SELECTED EXTRACT:

We arrived safely in Acapulco at 8am.  We have caught up on some lost sleep and plan to take it easy on the boat for the rest of the day.  

The next day and we were anxious to get off the boat and go sightseeing.  The Puerto de Capitana was first to check our yacht in, next the Fort San Diego which was closed, we found an airconditioned restaurant and plopped our hot sweaty bodies there and drank our fill of coffee.  We visited the local Church then on to the cliff divers.  They were amazing – I was more fascinated by watching them scale up the cliff without any structured feet or handholds – they took a different path each time.  I had been looking forward to watching them and I wasn’t disappointed.

ROWS:
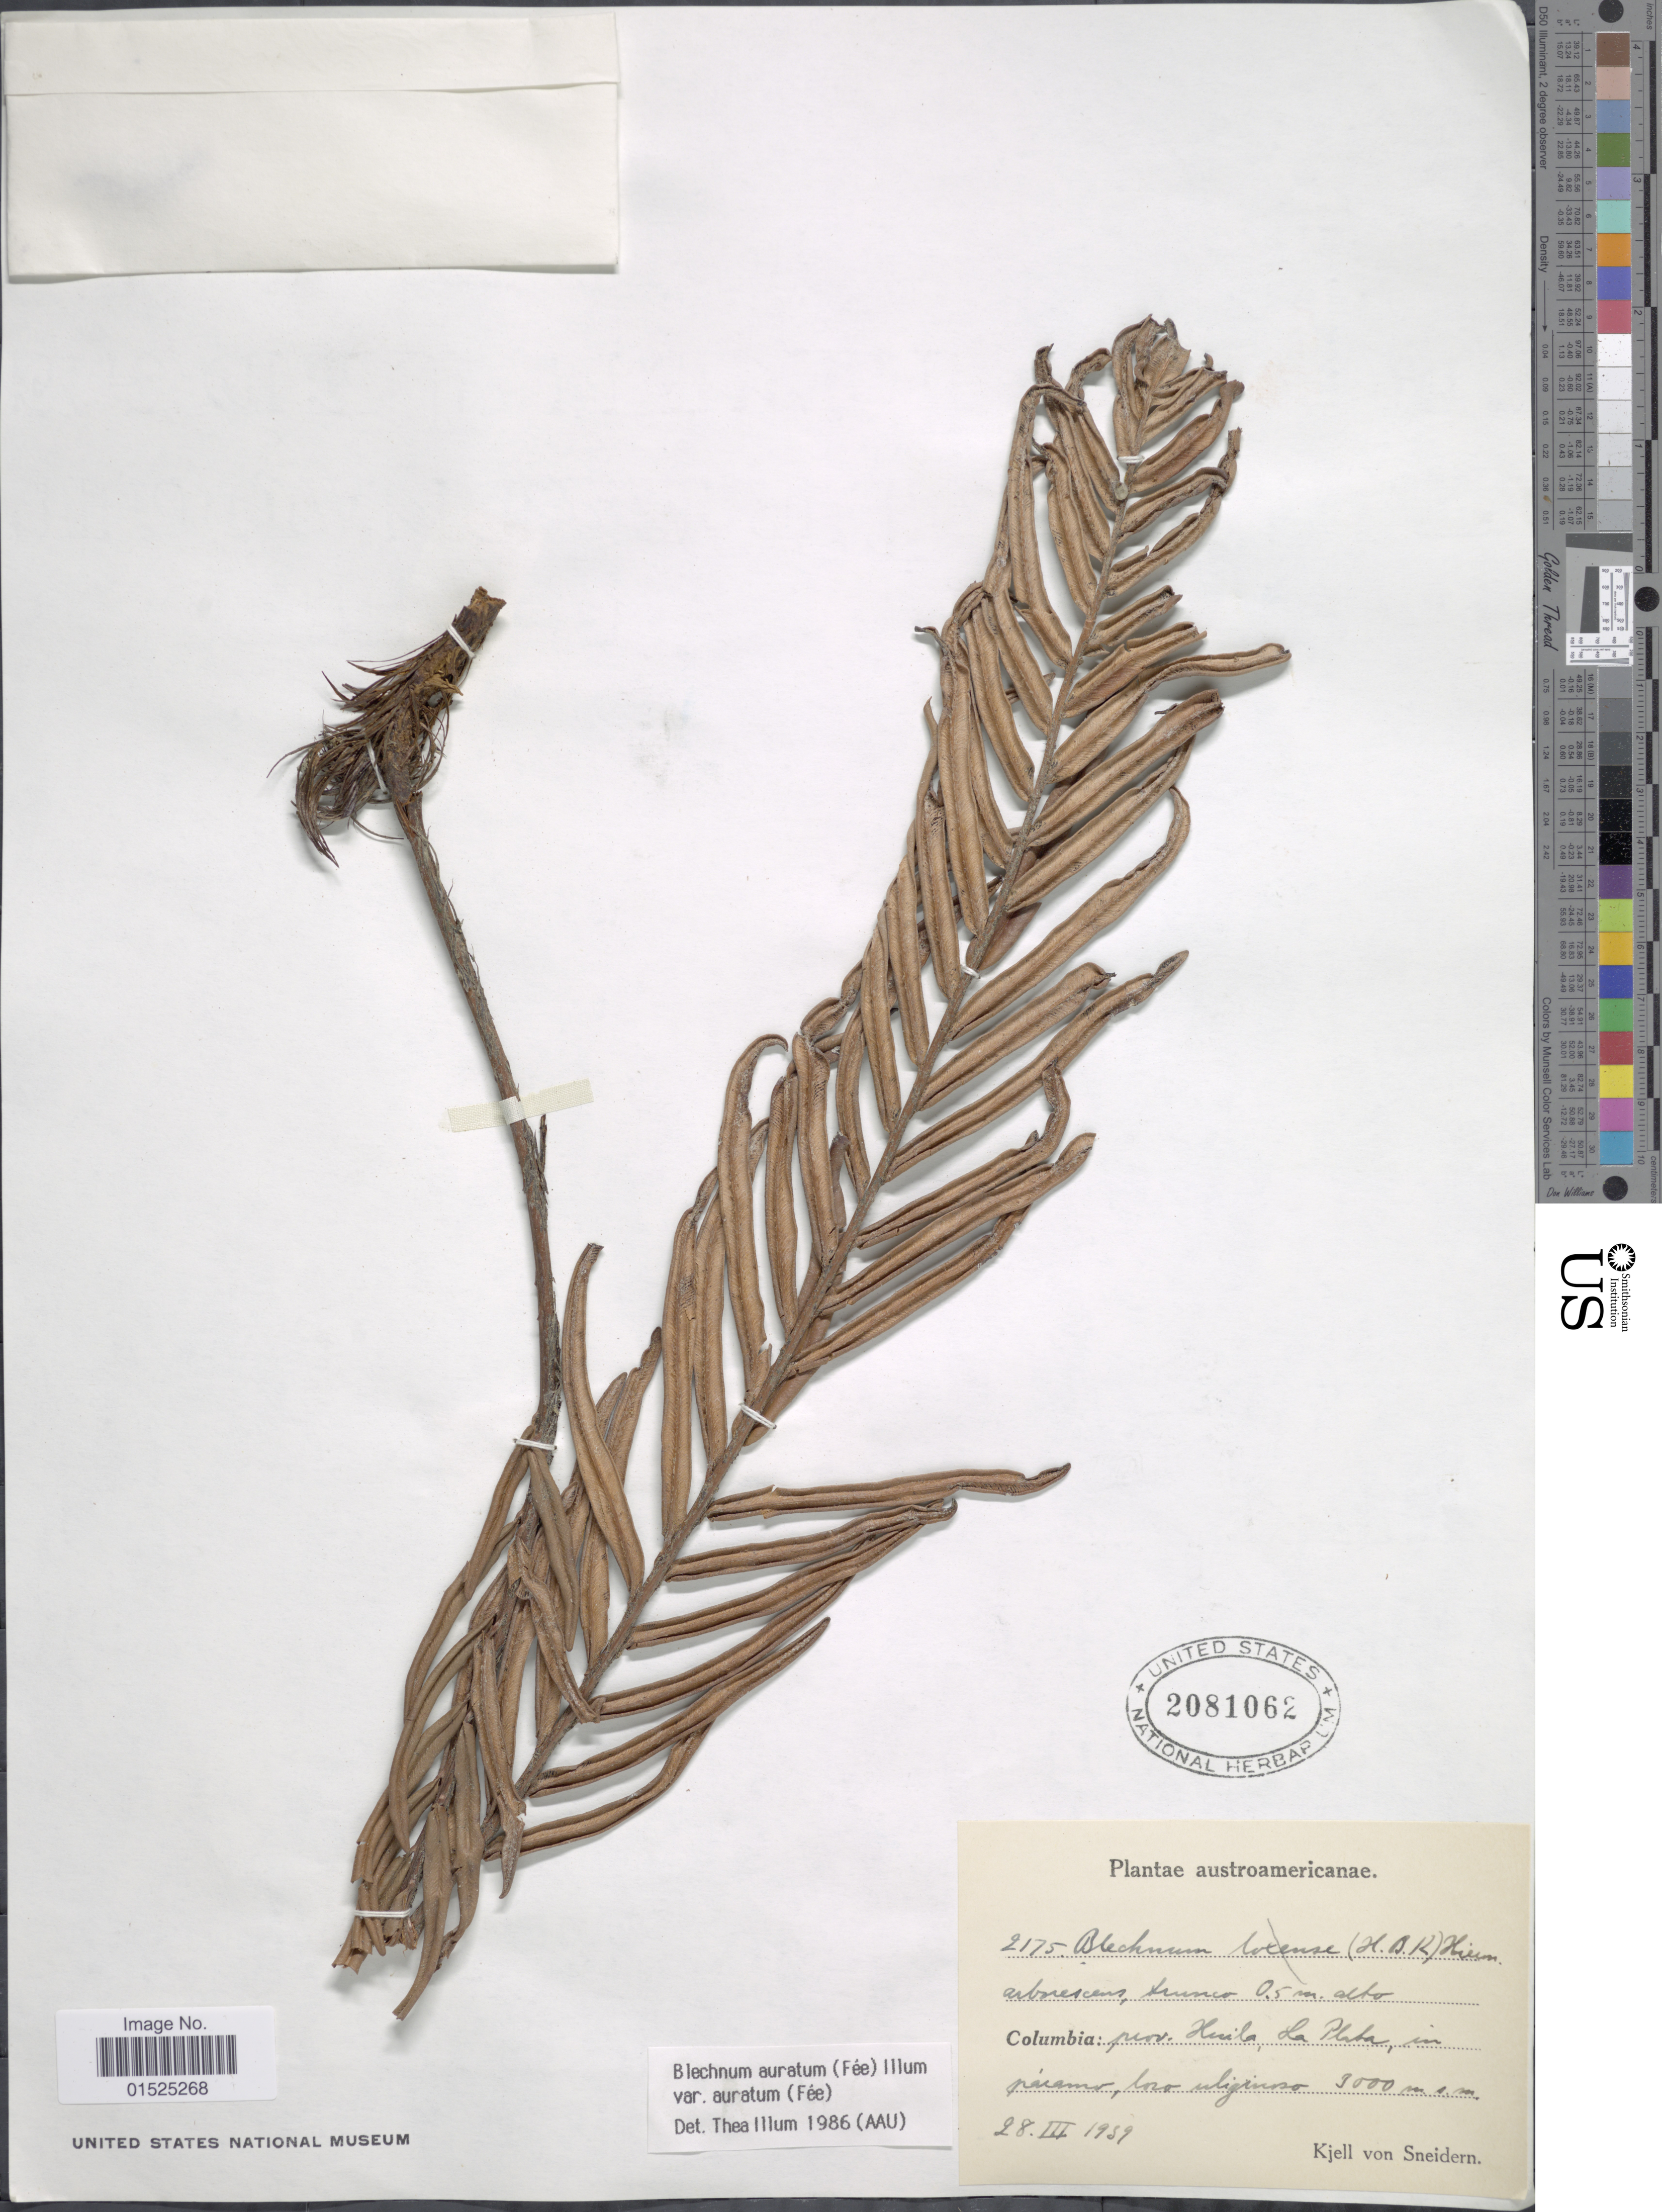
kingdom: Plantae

...

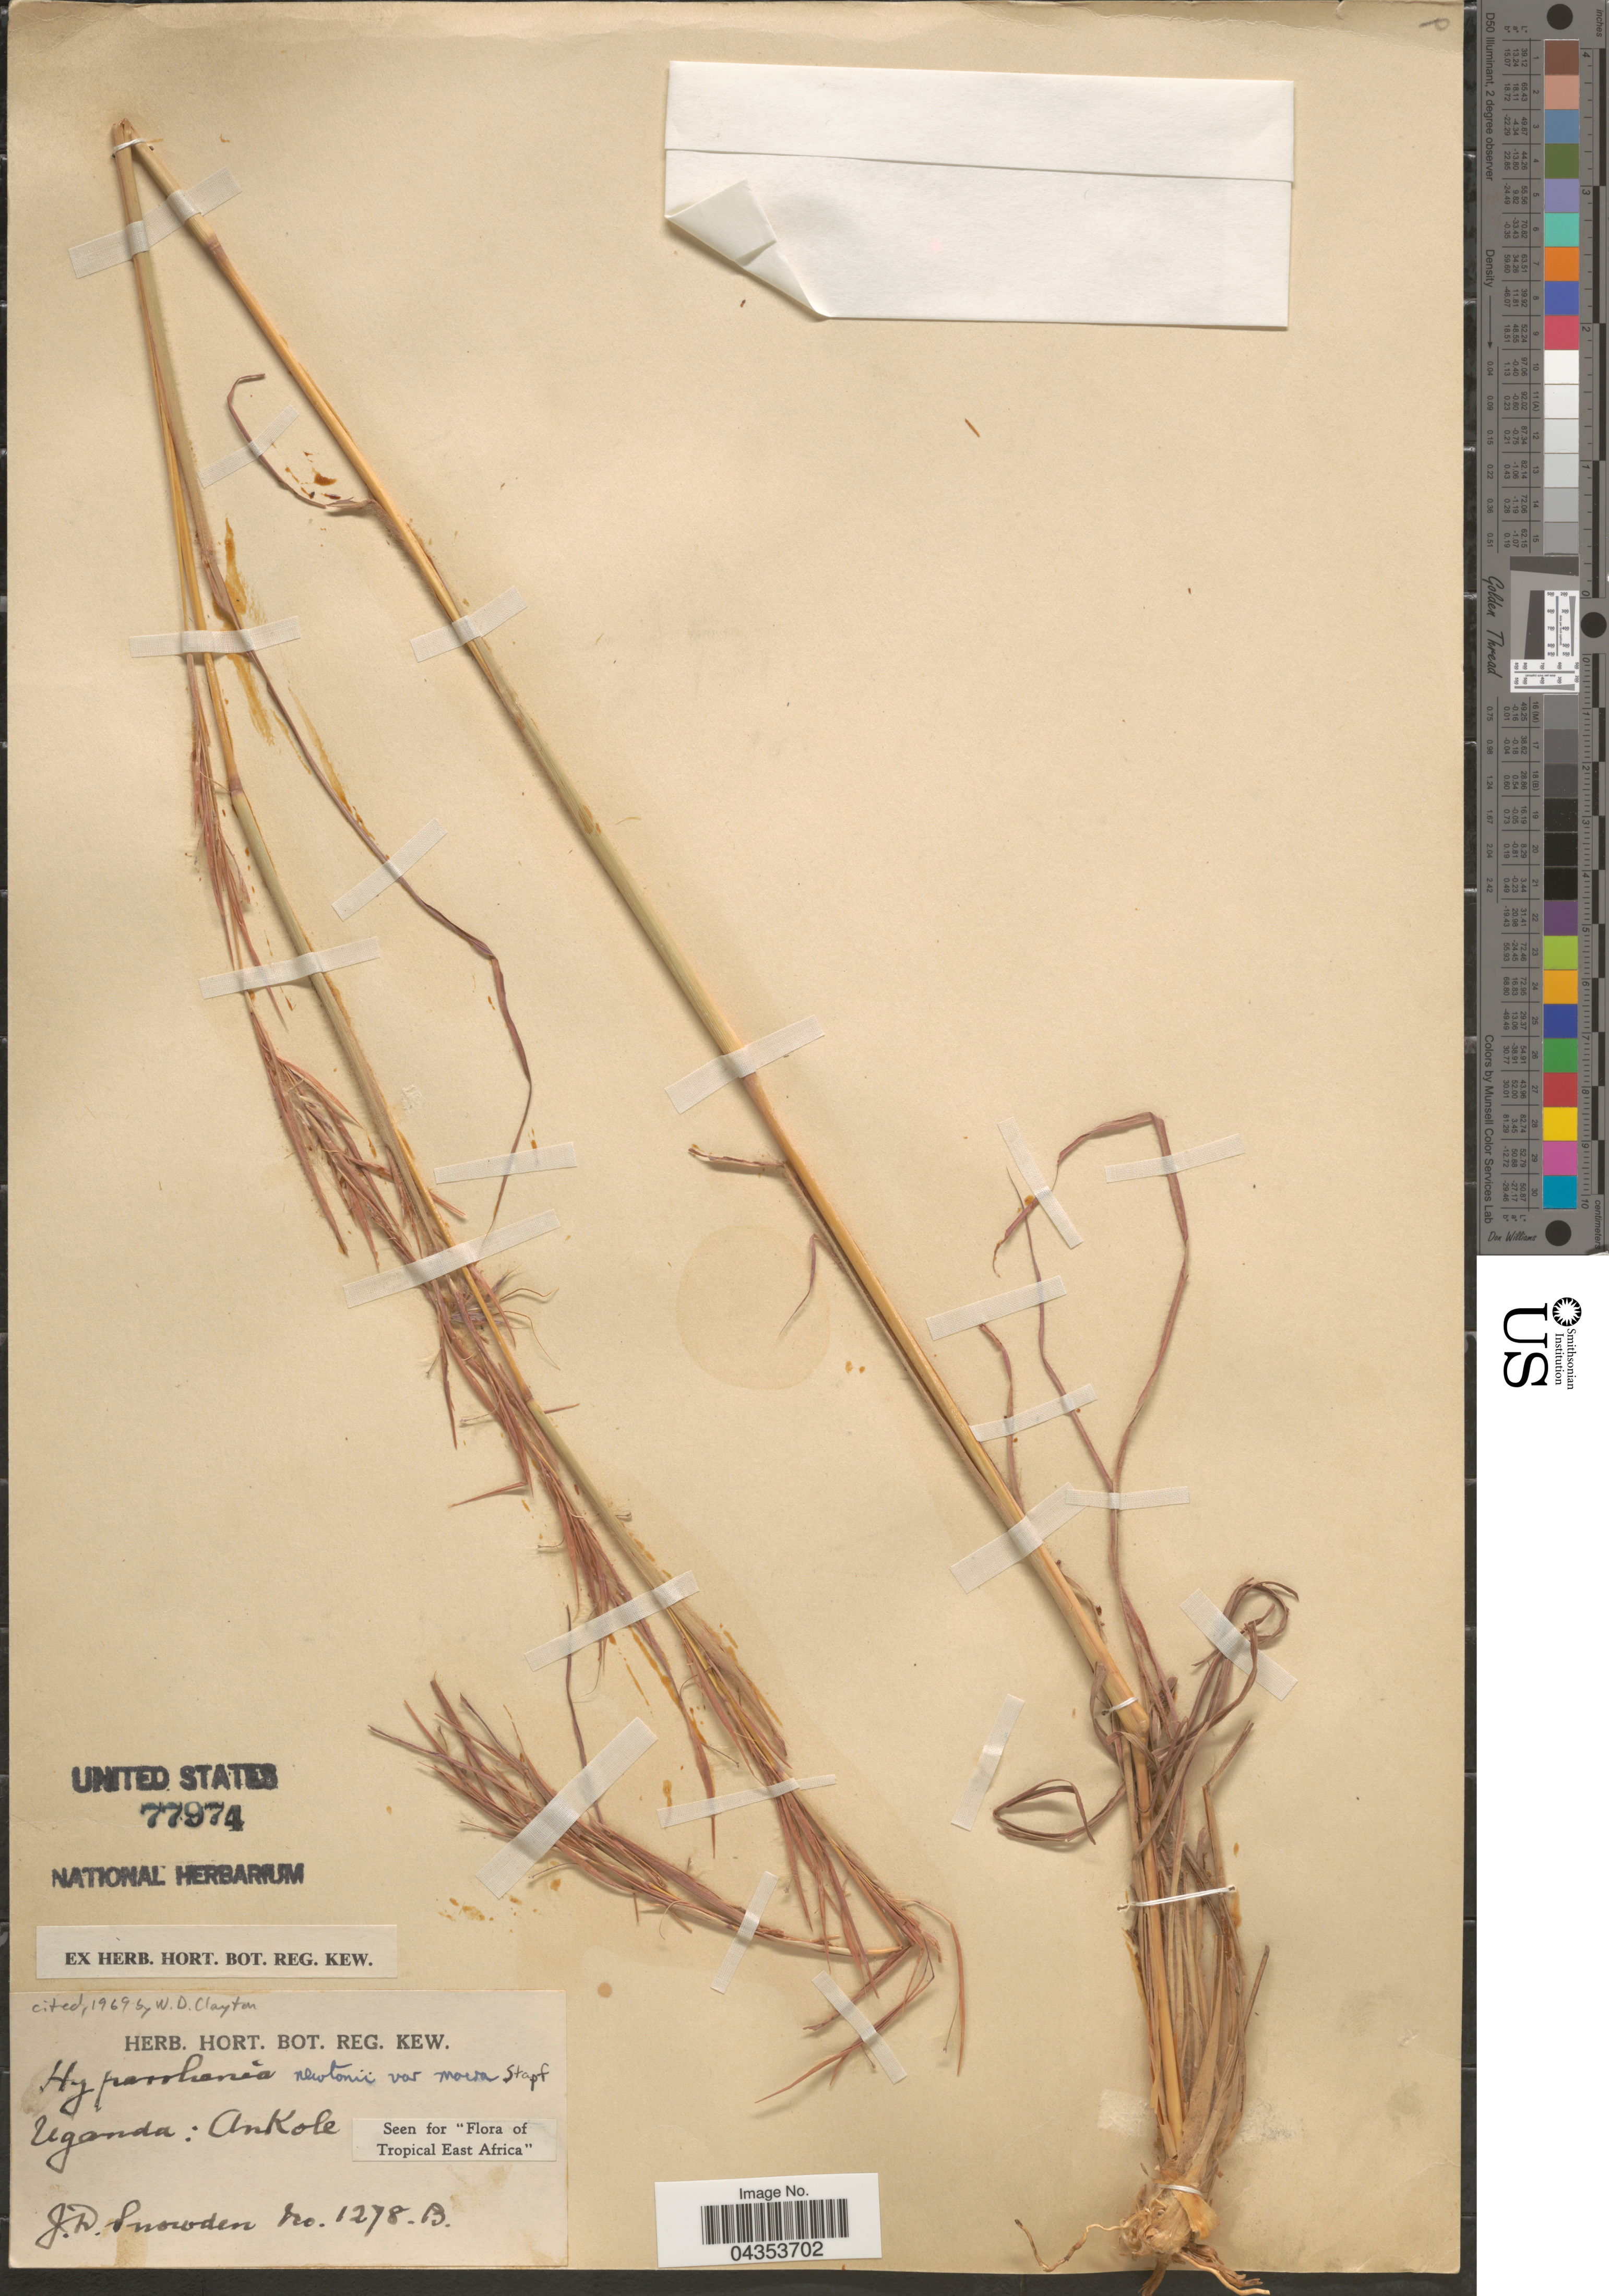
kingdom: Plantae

TASKS FOR THIS EXERCISE:
1 – Copy from the Acapulco travel account above, word for word, the passage from "The next day" to "I wasn’t disappointed.".
2 – According to the Acapulco travel account, what time did the boat arrive in Acapulco?
3 – Write the next part of the Acapulco travel account, picking up after its final sentence.

OUTPUTS BY TASK:
1 –
The next day and we were anxious to get off the boat and go sightseeing.  The Puerto de Capitana was first to check our yacht in, next the Fort San Diego which was closed, we found an airconditioned restaurant and plopped our hot sweaty bodies there and drank our fill of coffee.  We visited the local Church then on to the cliff divers.  They were amazing – I was more fascinated by watching them scale up the cliff without any structured feet or handholds – they took a different path each time.  I had been looking forward to watching them and I wasn’t disappointed.

2 – 8am

3 –
Our impression of Acapulco was of a tired old city, hot and very busy and none too clean. It doesn’t cater very well for cruisers with very limited anchoring room and excessively expensive marina fees at the yacht club. The other marina – La Marina is a wreck with some evidence of gradual refurbishment. Even there they charged us 80 pesos  to tie the dinghy to a sinking dock for 3 hours and no other facilities available.

We didn’t explore very far a field, as it was hot.  I am embarrassed to say we found an air-conditioned restaurant and plopped ourselves down for morning tea.  It was lovely to drink coffee and talk in a cool clean atmosphere.  After that we went by the local church then up the hill to the cliff divers –they were spectacular and very difficult to take a decent photo of. 


Friday, December 18, 2009

Zihuatanejo

17 38.00 N 101 33.00 W
17th Dec 2009

Our next stop was Zihuatanejo.  

I am happy, very happy, extremely happy and very very relaxed – I presume it is the result of the billows of smoke filling our cabins – the secondhand smoke arrives with compliments from the yacht in front of us and smells suspiciously like marijuana!!!   I wonder if the headache the next morning had anything to do with it.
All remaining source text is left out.